With the odds stacked against them, how can owners pick a profitable horse? Historically, people have believed that the best way to predict whether a horse will succeed has been to analyze his or her pedigree. Being a horse expert means being able to rattle off everything anybody could possibly want to know about a horse’s father, mother, grandfathers, grandmothers, brothers, and sisters. Agents announce, for instance, that a big horse “came to her size legitimately” if her mother’s line has lots of big horses.

There is one problem, however. While pedigree does matter, it can still only explain a small part of a racing horse’s success. Consider the track record of full siblings of all the horses named Horse of the Year, racing’s most prestigious annual award. These horses have the best possible pedigrees—the identical family history as world-historical horses. Still, more than three-fourths do not win a major race. The traditional way of predicting horse success, the data tells us, leaves plenty of room for improvement.
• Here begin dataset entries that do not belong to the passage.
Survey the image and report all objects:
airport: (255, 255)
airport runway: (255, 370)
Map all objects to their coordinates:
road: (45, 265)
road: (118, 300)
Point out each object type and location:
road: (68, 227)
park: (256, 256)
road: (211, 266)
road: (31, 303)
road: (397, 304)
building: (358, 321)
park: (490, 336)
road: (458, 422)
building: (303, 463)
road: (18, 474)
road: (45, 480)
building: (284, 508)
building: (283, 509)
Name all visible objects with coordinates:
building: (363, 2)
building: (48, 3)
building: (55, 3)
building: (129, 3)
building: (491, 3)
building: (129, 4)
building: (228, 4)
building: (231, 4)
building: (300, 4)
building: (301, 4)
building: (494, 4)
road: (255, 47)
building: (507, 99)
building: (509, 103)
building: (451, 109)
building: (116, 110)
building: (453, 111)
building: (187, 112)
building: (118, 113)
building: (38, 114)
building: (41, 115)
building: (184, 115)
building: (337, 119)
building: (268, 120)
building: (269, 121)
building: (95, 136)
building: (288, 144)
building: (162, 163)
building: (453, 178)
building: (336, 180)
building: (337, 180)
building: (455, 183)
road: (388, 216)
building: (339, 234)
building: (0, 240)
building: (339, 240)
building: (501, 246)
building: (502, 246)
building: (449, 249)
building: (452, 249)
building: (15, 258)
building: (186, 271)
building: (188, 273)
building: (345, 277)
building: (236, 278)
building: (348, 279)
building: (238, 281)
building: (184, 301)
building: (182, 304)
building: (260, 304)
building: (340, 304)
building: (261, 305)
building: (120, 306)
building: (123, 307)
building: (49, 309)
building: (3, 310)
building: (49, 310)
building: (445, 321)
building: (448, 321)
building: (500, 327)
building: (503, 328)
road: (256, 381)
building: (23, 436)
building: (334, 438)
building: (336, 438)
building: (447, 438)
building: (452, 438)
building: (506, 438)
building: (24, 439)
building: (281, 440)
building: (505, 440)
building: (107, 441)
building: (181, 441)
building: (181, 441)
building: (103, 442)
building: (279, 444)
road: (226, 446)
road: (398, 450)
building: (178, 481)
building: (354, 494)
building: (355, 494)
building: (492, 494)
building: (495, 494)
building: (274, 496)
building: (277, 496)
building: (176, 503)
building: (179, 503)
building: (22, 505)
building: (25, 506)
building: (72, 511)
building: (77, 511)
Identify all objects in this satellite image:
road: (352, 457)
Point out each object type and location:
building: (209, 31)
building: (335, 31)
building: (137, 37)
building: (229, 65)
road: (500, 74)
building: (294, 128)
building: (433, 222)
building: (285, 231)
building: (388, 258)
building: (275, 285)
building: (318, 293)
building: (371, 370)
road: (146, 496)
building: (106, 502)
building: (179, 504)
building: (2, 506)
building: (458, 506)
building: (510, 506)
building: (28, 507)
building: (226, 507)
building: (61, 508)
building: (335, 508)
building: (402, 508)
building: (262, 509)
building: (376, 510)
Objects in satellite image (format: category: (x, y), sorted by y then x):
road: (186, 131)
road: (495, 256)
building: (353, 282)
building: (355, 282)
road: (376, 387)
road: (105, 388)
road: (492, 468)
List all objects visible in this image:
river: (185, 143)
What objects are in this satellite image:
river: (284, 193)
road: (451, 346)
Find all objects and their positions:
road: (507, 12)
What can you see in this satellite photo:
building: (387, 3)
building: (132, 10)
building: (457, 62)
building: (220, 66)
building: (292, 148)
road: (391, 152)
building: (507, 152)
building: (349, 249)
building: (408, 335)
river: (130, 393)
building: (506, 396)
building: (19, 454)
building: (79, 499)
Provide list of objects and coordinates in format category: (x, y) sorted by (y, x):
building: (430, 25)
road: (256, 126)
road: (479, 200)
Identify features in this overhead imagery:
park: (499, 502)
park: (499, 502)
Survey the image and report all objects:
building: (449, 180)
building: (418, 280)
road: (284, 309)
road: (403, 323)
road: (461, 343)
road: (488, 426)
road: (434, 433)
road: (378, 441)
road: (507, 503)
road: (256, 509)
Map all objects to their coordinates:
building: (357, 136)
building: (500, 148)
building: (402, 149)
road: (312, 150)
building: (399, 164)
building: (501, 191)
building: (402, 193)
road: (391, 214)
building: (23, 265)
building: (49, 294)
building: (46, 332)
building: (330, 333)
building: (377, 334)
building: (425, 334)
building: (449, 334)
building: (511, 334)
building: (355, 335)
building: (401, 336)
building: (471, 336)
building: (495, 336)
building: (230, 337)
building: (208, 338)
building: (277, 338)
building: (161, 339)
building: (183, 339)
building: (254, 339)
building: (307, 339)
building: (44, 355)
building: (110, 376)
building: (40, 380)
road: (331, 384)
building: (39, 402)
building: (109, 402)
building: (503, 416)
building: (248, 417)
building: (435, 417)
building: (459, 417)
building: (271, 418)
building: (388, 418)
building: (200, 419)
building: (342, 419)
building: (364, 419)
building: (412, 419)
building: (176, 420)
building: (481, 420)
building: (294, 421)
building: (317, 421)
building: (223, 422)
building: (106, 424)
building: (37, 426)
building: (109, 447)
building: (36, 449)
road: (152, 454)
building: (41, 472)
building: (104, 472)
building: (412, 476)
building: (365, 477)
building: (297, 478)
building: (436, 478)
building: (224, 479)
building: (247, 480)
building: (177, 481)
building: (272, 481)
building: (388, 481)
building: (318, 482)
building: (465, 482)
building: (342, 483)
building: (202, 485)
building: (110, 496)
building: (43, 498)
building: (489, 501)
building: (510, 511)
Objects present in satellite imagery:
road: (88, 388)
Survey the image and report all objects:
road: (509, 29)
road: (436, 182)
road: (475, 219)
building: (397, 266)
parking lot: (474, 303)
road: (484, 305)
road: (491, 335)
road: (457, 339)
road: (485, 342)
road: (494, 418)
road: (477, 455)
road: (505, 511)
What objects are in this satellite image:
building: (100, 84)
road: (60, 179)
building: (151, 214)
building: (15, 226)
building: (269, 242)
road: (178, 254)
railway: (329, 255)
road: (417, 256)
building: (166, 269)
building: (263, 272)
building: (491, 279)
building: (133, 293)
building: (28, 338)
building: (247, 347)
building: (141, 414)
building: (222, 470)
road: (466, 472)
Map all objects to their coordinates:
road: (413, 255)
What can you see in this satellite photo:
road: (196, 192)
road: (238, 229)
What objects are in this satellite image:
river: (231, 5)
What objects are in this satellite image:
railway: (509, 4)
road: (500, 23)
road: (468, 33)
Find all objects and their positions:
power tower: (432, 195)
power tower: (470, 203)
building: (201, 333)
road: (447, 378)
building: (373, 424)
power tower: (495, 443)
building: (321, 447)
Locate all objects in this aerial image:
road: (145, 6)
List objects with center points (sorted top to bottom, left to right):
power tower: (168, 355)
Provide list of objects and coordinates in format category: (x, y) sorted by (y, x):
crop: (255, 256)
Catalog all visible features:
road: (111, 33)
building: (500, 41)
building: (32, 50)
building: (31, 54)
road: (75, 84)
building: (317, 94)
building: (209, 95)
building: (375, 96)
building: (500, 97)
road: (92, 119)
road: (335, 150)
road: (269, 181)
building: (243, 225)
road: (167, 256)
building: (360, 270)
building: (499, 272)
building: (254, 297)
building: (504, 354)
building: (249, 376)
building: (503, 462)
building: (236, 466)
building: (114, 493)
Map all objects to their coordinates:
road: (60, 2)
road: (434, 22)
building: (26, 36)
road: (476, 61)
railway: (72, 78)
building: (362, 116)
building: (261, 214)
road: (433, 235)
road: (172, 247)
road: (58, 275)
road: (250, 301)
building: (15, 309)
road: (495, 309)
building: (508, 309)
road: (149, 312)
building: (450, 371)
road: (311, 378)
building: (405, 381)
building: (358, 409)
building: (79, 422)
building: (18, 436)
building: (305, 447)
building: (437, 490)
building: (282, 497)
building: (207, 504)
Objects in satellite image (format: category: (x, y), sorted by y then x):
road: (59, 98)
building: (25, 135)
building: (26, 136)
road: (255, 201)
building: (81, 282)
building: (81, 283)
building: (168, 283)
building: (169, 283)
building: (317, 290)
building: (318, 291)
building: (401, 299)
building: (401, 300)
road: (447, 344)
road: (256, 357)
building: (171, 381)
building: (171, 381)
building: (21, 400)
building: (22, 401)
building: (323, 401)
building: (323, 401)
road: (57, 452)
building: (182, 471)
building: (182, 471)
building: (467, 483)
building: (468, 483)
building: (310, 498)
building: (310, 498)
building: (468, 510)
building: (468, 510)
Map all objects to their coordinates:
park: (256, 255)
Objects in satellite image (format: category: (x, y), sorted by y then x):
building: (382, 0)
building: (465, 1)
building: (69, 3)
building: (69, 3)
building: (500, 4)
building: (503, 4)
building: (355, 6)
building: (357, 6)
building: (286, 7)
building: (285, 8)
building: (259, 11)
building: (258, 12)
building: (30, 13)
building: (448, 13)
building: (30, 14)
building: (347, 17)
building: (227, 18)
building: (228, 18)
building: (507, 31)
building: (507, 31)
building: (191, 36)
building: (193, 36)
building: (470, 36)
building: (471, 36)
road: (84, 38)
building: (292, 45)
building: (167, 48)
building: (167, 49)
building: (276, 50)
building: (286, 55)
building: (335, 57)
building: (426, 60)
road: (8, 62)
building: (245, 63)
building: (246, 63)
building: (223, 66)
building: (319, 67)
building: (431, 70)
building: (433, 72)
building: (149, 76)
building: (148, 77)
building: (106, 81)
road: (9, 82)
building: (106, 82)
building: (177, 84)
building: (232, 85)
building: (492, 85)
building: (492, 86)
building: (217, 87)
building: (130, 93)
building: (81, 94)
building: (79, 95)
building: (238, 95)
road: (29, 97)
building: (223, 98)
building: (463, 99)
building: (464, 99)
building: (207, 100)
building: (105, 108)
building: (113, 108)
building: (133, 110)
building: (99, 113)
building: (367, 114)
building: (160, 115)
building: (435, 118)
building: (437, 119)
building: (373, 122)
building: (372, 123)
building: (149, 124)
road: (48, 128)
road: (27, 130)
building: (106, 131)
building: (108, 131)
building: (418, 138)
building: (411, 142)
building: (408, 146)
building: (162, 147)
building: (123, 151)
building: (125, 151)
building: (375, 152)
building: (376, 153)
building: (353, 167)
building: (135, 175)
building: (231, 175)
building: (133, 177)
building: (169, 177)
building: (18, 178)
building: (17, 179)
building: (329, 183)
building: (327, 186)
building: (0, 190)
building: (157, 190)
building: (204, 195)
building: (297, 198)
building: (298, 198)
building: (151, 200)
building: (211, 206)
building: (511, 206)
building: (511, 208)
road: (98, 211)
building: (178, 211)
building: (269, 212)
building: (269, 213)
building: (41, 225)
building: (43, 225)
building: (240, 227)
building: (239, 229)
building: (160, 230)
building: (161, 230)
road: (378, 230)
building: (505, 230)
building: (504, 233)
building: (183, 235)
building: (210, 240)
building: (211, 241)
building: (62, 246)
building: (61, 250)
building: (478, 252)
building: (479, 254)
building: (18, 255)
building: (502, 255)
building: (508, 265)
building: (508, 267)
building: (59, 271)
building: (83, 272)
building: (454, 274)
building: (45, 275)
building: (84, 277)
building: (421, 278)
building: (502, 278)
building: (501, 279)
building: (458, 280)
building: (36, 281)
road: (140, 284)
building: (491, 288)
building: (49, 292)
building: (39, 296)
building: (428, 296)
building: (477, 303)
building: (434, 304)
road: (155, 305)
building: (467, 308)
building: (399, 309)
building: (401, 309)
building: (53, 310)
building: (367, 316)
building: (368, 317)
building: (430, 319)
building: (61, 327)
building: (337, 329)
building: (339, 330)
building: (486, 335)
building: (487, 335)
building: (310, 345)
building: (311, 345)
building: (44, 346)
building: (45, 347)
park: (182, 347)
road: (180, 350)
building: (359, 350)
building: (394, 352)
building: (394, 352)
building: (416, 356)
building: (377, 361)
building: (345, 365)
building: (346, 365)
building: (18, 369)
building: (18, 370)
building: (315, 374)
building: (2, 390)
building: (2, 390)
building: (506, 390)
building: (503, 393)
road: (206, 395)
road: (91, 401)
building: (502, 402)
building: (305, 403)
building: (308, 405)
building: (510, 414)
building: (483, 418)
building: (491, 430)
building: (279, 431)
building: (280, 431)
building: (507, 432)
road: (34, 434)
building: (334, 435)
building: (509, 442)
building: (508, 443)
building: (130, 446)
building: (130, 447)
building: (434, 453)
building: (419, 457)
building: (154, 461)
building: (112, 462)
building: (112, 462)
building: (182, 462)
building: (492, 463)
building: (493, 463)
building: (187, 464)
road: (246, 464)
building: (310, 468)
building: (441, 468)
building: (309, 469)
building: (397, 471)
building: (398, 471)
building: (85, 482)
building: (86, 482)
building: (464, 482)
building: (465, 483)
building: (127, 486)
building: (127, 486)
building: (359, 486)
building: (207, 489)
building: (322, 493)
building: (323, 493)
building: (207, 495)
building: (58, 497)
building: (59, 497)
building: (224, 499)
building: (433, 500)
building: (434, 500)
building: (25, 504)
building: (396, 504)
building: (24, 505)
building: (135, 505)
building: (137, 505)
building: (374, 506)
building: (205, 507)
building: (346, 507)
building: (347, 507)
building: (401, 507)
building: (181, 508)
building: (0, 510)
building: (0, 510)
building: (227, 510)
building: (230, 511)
It’s actually not that surprising that pedigree is not that predictive. Think of humans. Imagine an NBA owner who bought his future team, as ten-year-olds, based on their pedigrees. He would have hired an agent to examine Earvin Johnson III, son of “Magic” Johnson. “He’s got nice size, thus far,” an agent might say. “It’s legitimate size, from the Johnson line. He should have great vision, selflessness, size, and speed. He seems to be outgoing, great personality. Confident walk. Personable. This is a great bet.” Unfortunately, fourteen years later, this owner would have a 6’2” (short for a pro ball player) fashion blogger for E! Earvin Johnson III might be of great assistance in designing the uniforms, but he would probably offer little help on the court.

Along with the fashion blogger, an NBA owner who chose a team as many owners choose horses would likely snap up Jeffrey and Marcus Jordan, both sons of Michael Jordan, and both of whom proved mediocre college players. Good luck against the Cleveland Cavaliers. They are led by LeBron James, whose mom is 5’5”. Or imagine a country that elected its leaders based on their pedigrees. We’d be led by people like George W. Bush. (Sorry, couldn’t resist.)